What we think of as “wildlife management” is quite often really managing people and our impacts, or undoing the things we’ve done. The lake trout introduction in Yellowstone Lake reminds us that human actions—whether planned or not—often have unintended consequences. And correcting those consequences is both expensive and often ineffective. Too frequently, we fail to invest in research at a level that would better inform the decisions we make, and even when we do, we often ignore the findings.
We mostly ask wildlife to accommodate us, rather than the other way around, but species decline is the clear result of this approach. The gap between what science tells us is necessary to protect wildlife and the policies we implement widens as the stakes grow higher. As a state, we lack the political will to actually protect the large landscapes that big game and other species depend on, and that make Wyoming truly unique.
Much of the $3 billion of Wyoming’s gross state economy that comes from tourism, hunting, and fishing is fueled by wildlife, and employs tens of thousands of people. Yet the state spends less than a tenth of one percent of that figure—a trifling few million in a good year—on wildlife research. If Wyoming were more like a company (and less like a company town), it would be out of business due to its failure to invest in the research and development that keeps its products exceptional. It would have failed to compete. Here, the best wildlife researchers are left scrambling for scarce private philanthropic funds, the Wyoming Game and Fish Department’s budget is woefully inadequate to fulfill its mission to conserve more than 800 species, and we have yet to have an honest discussion about what the state should be investing in this most valuable—and sustainable—resource.
If we consider our state’s wildlife as its most distinctive and irreplaceable natural resource blessing—as well as a significant source of our economy and cultural pride—we will be able to work together to maintain our diverse species, our healthy ecosystems, and a healthier and more diverse economy for the future.
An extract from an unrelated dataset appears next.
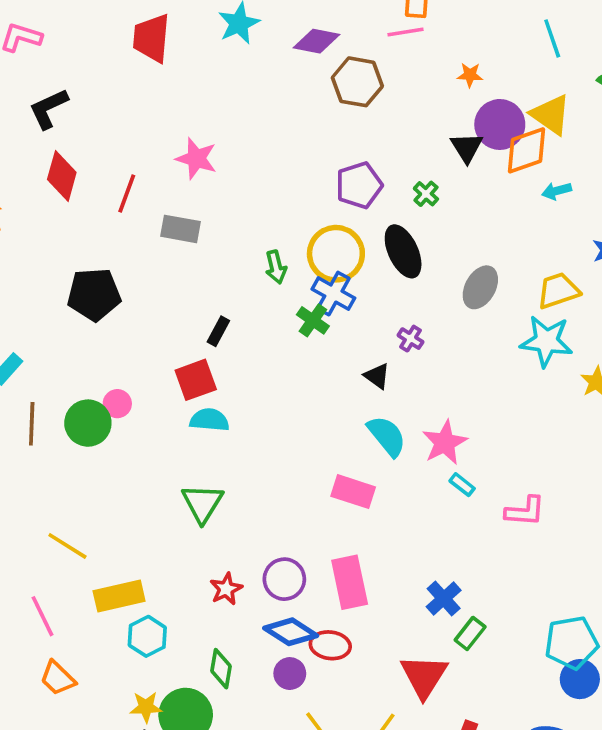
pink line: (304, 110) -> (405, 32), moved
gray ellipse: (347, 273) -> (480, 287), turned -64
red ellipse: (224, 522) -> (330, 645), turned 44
We will recognize wildlife as a steady, long-term economic engine rather than something to sacrifice for a fast buck in a boom and bust economy. We will invest in wildlife professionals, in research and analysis, in habitat conservation and restoration—and spend as wisely as we can. For our children’s children to have the opportunity to catch a cutthroat in summer, hunt a mule deer in fall, photograph a bison in winter, or see a sage grouse strut in spring, we must take the truly conservative approach and invest in the wildlife that will sustain us for generations to come.
By Elizabeth Storer
A perspective from Elizabeth Storer, the President and CEO of the George B. Storer Foundation, a Wyoming-based charitable foundation that has supported wildlife conservation, community, and education programs throughout Wyoming for more than 30 years.